My friend and colleague Ethan Zuckerman has written a beautiful post in response to criticism of his recent posts about Live8. Be sure to read the comments left by African bloggers at the bottom of his posts too. Ethan's analysis of Live8, plus his roundups here and here at Global Voices Online linking to what African bloggers have to say about the whole thing, are much more useful reading than most of the MSM's Live8 coverage. He writes:
In several of the interviews I watched on CNN and MTV, concert performers and fans referenced “the issue of Africa”, “the African cause”, or “the problem of Africa”.
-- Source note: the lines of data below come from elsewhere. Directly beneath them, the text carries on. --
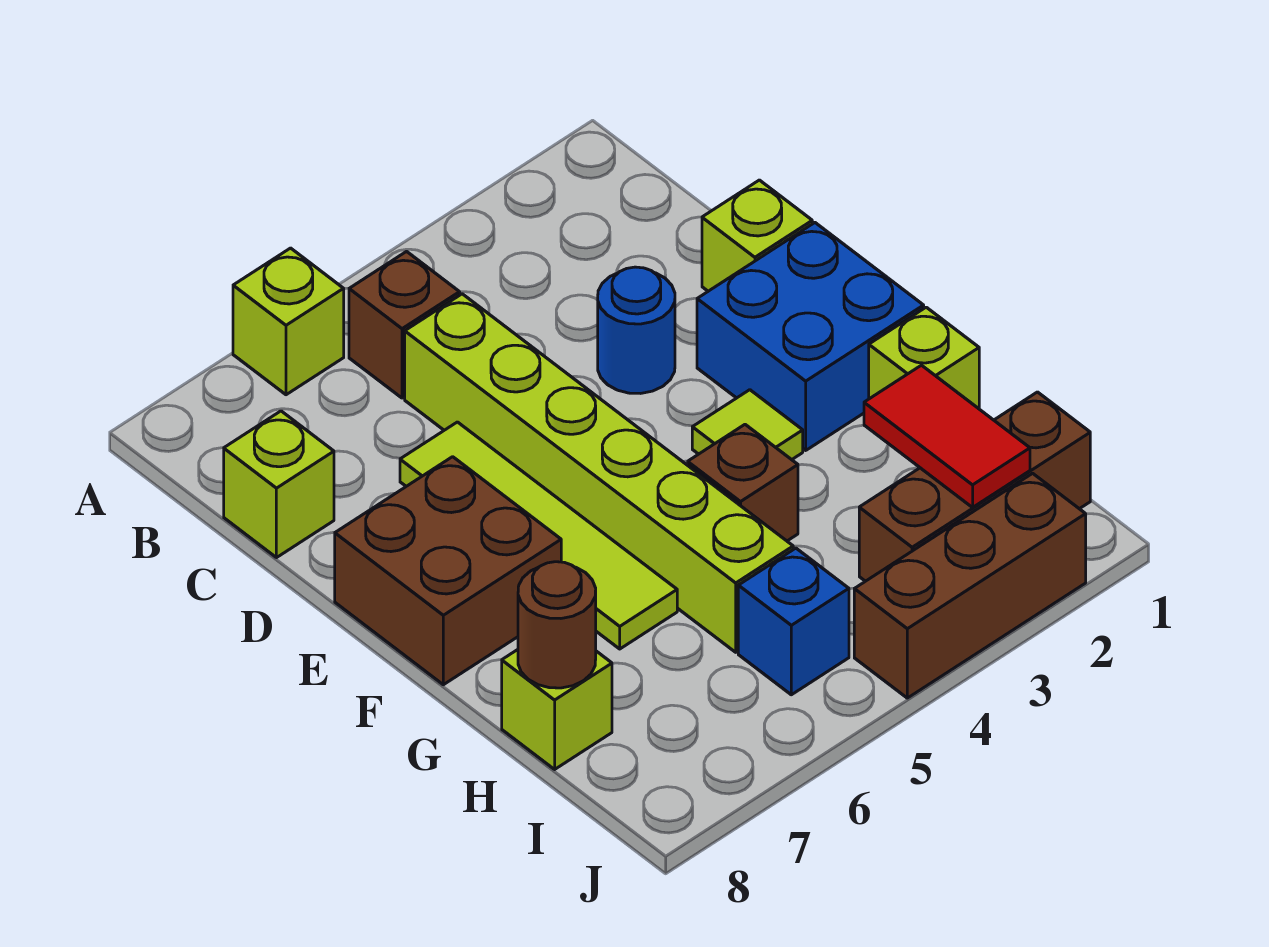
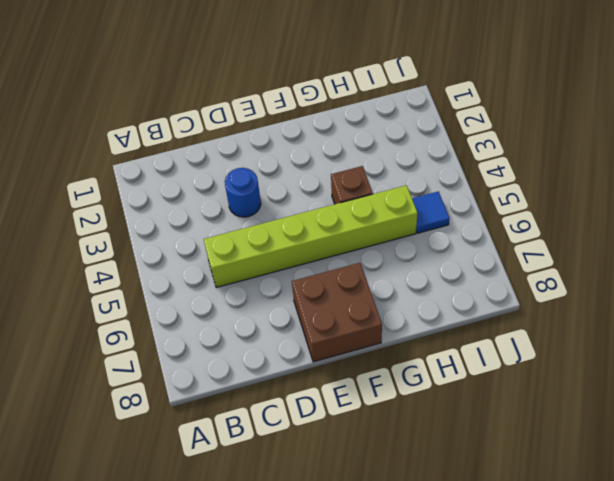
blue 1x1 tile [412,191,449,233] -> blue 1x1 brick [738,548,849,695]
none -> lime 1x1 brick [233,248,344,395]
none -> brown 1x1 brick [349,252,460,398]
none -> lime 1x1 brick [224,411,334,558]

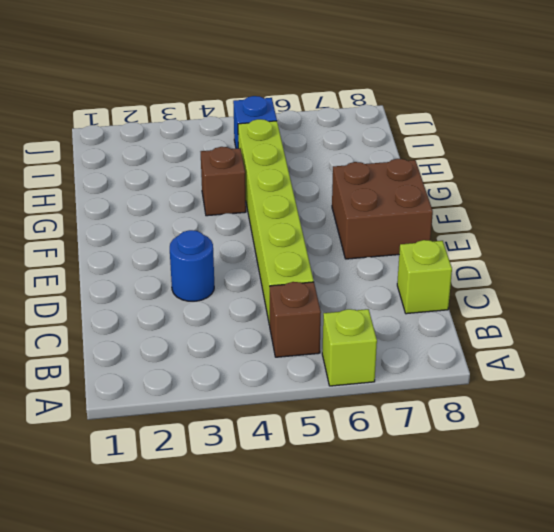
none -> lime 1x1 brick [702,180,812,291]
none -> lime 1x4 tile [400,422,677,649]
none -> blue 2x2 brick [697,223,924,450]

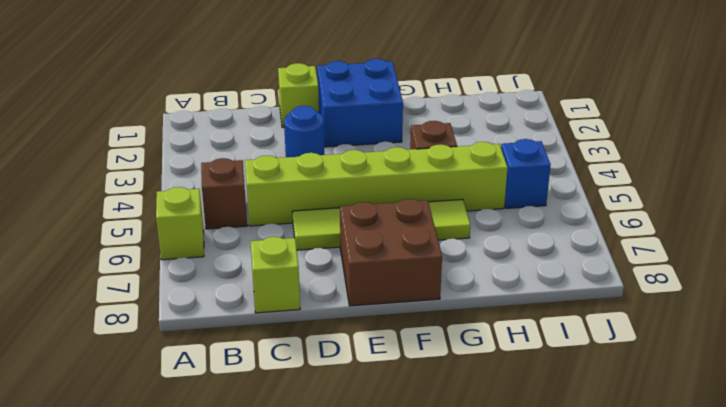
none -> lime 1x1 tile [692,390,803,460]
none -> lime 1x1 brick [869,307,979,409]
none -> lime 1x1 brick [502,650,612,769]

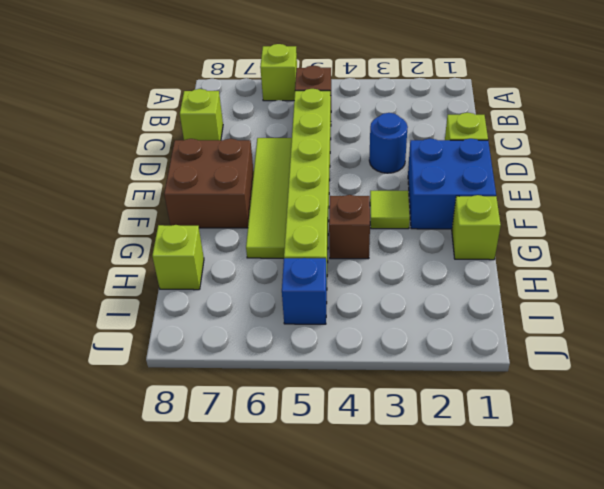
none -> brown 1x3 brick [859,392,1090,581]
none -> brown 1x3 brick [854,473,1086,698]
none -> red 1x2 tile [864,365,1030,507]

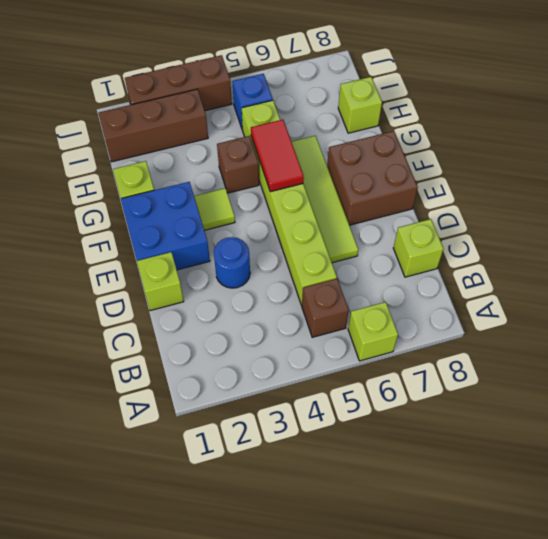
red 1x2 tile [251,120,304,192] -> red 1x2 tile moved to [864,365,1030,507]
none -> brown 1x1 round brick [518,562,596,688]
Africa’s not an issue. It’s not a cause or a problem. It’s a continent - a complicated, confusing, beautiful continent, with wealth and poverty, peace and strife, success and tragedy. When Africa becomes a cause, we tend to see only one side of the continent - a helpless, dependent, starving side that “needs our help”.
To actually accomplish the goal of Live 8 - the elimination of poverty in Africa - Americans and Europeans have to get a great deal smarter about this other Africa. This Africa needs investment and trade, rather than just aid and debt forgiveness This Africa is open for business. This Africa is as important and as real as the Africa that needs help.
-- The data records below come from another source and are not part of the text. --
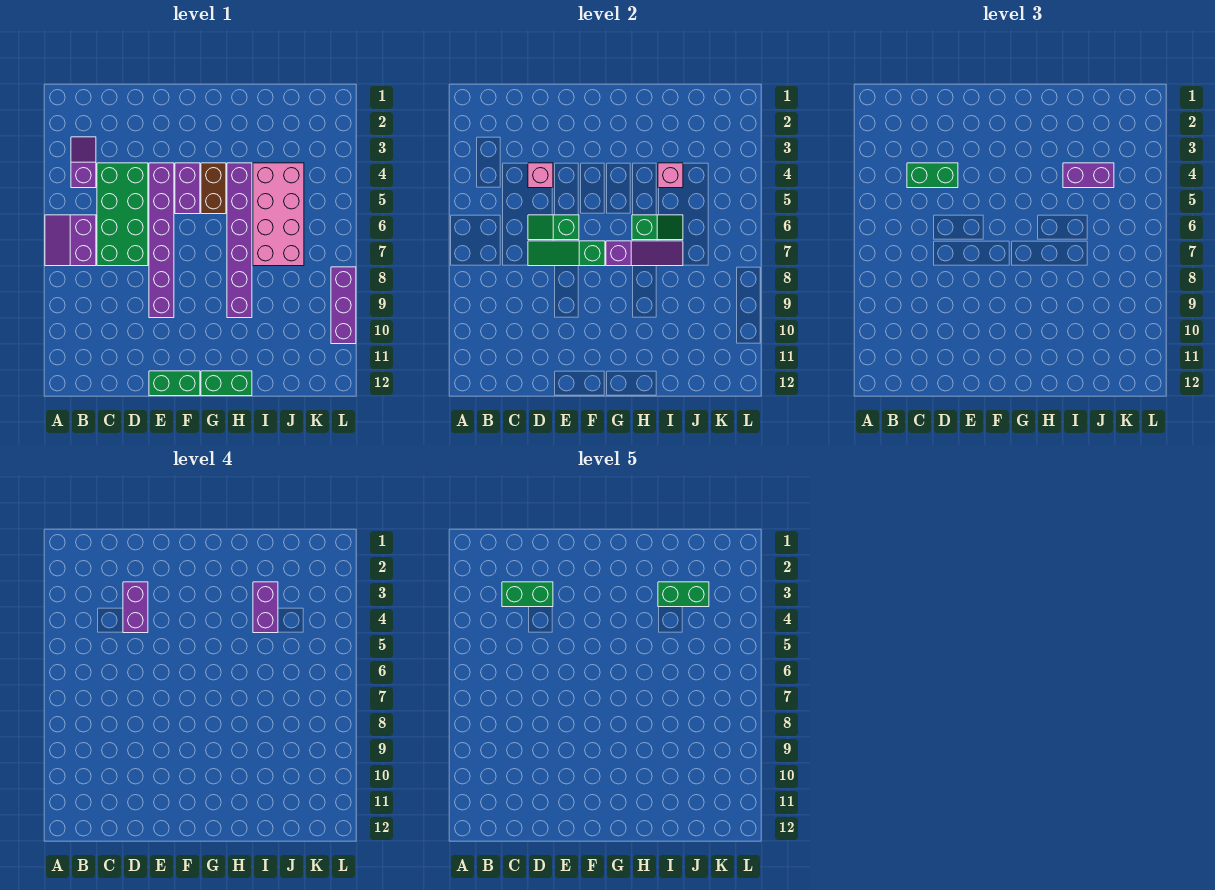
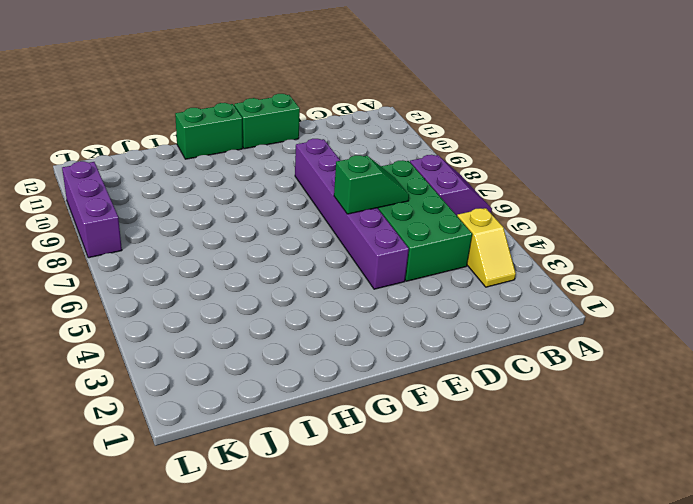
yellow 1x2 slope [457,208,516,287] -> purple 1x2 slope [71,137,96,188]
none -> purple 1x2 brick [175,163,200,214]
none -> brown 1x2 brick [201,163,226,214]
none -> purple 1x6 brick [227,163,252,318]

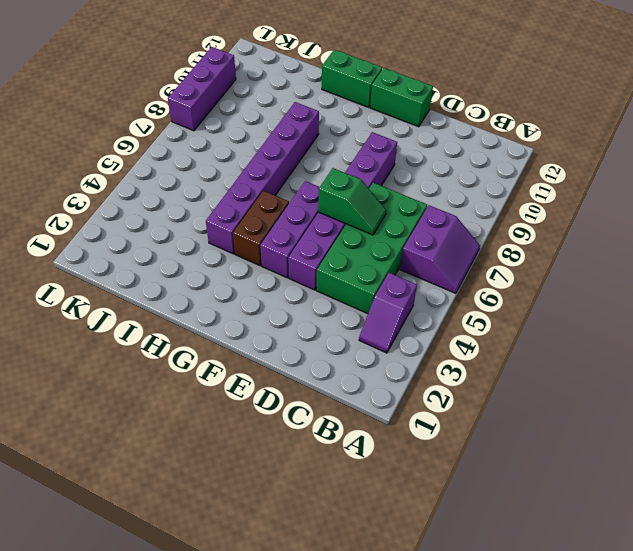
purple 1x3 brick [260,181,319,278] -> purple 1x2 brick [175,163,200,214]
none -> pink 2x4 brick [253,163,304,266]
none -> pink 1x1 brick [528,163,553,188]
none -> green 1x3 slope [528,241,605,266]

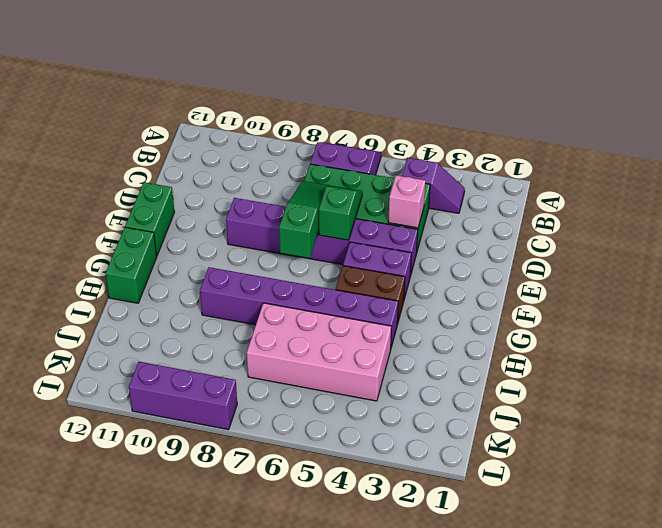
none -> purple 1x3 slope [606,241,683,266]
none -> green 1x2 slope [632,215,683,240]
none -> pink 1x1 brick [658,163,683,188]

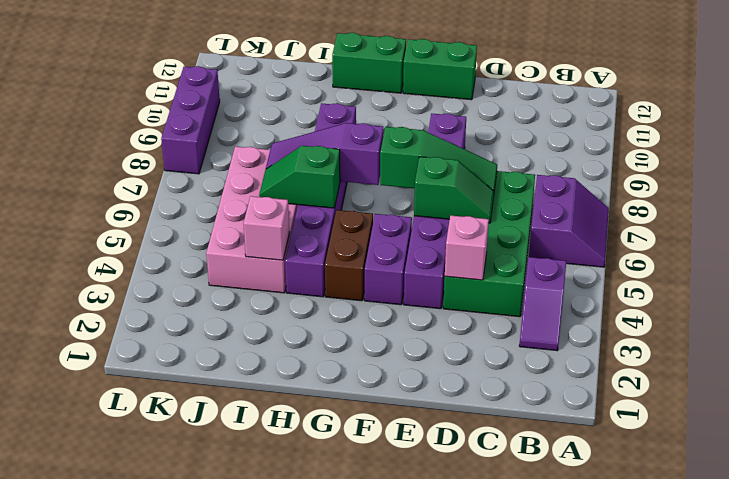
none -> green 1x2 brick [907,163,958,188]
none -> purple 1x2 brick [1063,163,1114,188]
none -> purple 1x2 brick [123,582,148,633]

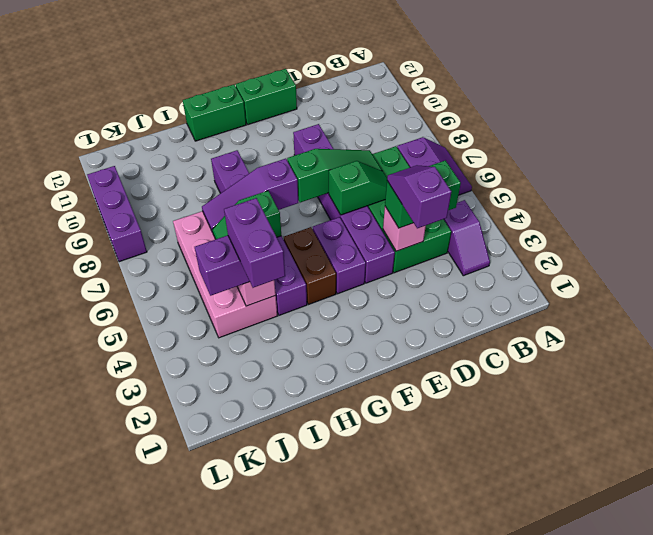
purple 1x2 slope [387,165,451,228] -> purple 1x2 brick [123,582,148,633]
none -> green 1x2 brick [502,582,553,607]
none -> green 1x2 brick [658,582,709,607]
Aid dollars don’t eliminate poverty - integration into a global economy does. (South Korea and Ghana had approximately the same per capita income when Ghana gained independence in 1957. South Korea’s income per capita has increased roughly fifteen times in constant dollar terms, while Ghana’s has fallen slightly. You may notice that we buy a great deal more from South Korea than we do from Ghana.) If the goal of Live 8 were to help people see the African continent as a place they want to visit, a place they want to open businesses in, a place they want to engage with, as opposed to a place they want to save, I’d be more likely to share Brian’s hopes.
But that would be a very different concert. It would be one that celebrated the cultural richness of the continent by putting African artists on stage, rather than inviting them - after Geldof was shamed by Peter Gabriel - to perform at a parallel event a hundred miles away from the main action. It would be one that put African leaders, entrepreneurs and innovators on stage, rather than using a silent young Ethiopian woman as a stage prop for Madonna and Geldof. It would be one that was more focused on changing the global image of Africa than on somehow changing the minds of the eight guys sitting around a table in Scotland.